Claude François: Entrevue très belle de Bernard Estardy

  • 17 years ago
With touching commentary, Bernard EstArdy somehow managed to find many positive things to say, and perhaps He knew more than He could say when He suggested that Claude could only get worse.

CLAUDE FRANÇOIS: posthumously is brilliant, undoubtedly!

The son of an Italian mother and a French father, Claude François was born in Egypt, where his/her father, Aimé Francois, worked as controller of the family.

Ambitious Claude moved where there were occasions to rock in France in order to do it there, like, solo.

Trying to draw benefit from the American dance “torsion”, Claude François recorded the “torsion of Nabout” which resembled failure.

“made like (girls of the girls of the aka girls…. girls of the girls of Phil Everly), have beautiful right “beautiful one” rocked in vain to the top and sold almost two million copies during the first night.

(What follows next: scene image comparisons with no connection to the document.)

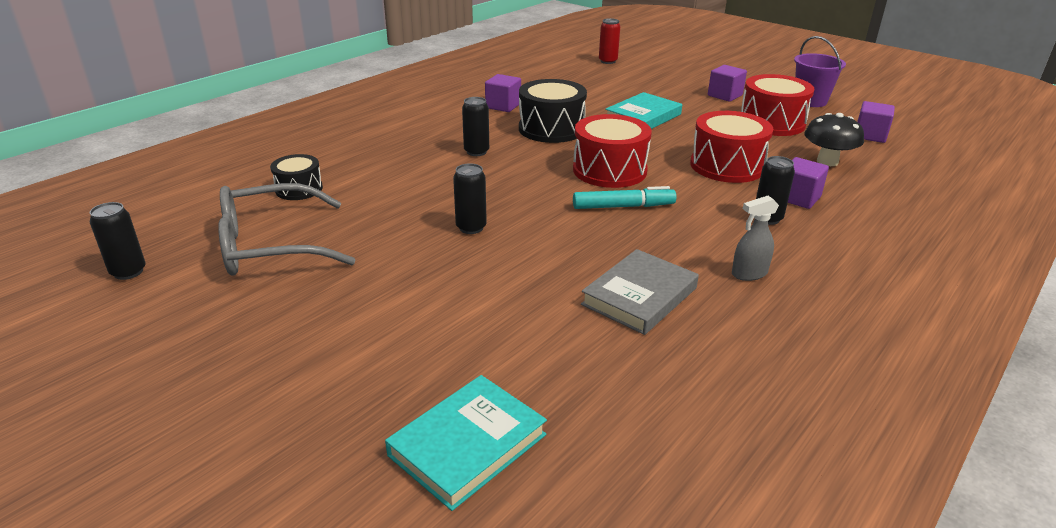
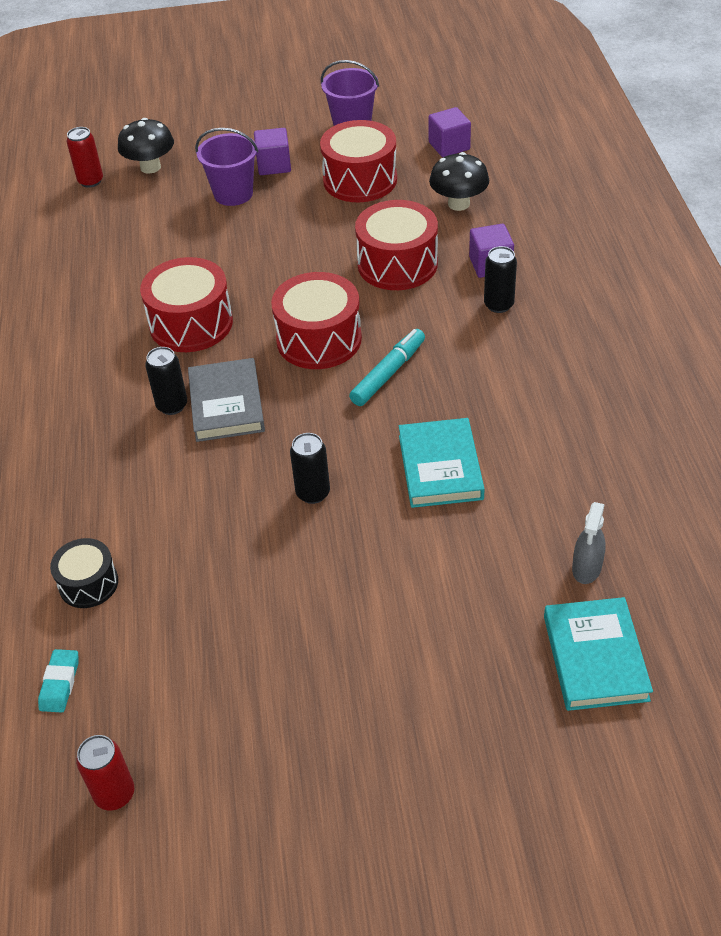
camera: 45 degrees left, 15 degrees up
(128, 272) = (114, 794): black can -> red can
(208, 214) = (60, 683): none -> turquoise eraser
(271, 246) = (186, 656): grey glasses -> none
(503, 106) = (93, 325): purple cube -> none
(551, 129) = (191, 323): black drum -> red drum
(639, 296) = (521, 453): grey book -> grey book (226, 404)
(643, 117) = (246, 247): turquoise book -> turquoise book (440, 467)
(649, 69) = (150, 167): none -> black mushroom
(677, 95) = (233, 194): none -> purple bucket
(749, 273) = (555, 372): grey spray bottle -> grey spray bottle (586, 568)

The career of Claude François continued another French adaptation of an American song. This time, recording “if I had a French hammer” like “silicon hammer”.

He liked the rigour and the precision of and was requested to trace the hair of Elvis, slicked-back, and sequined, that the teenagers tore with exposure.

In 1964 in the motor boat at high speed, Claude François created the new original dance which evoked the idea to expose the female dancers fascinated by the American model of execution.

A French model's romantic balls did the energetic work in return to eight musicians of spectacular orchestras in Switzerland.

On Saturday March 11, 1978 in Paris, on “Go Sunday”, whereas to be held on a bath-tub filled of broken bulb, its obsession documented well with incited it to test and electrocute accidentally only its public French to hold the first role.

The tomb of Claude François close to the village of Dannemois in the south of the Essonne of Paris was a place where he liked to escape his memory in front of the building where he died.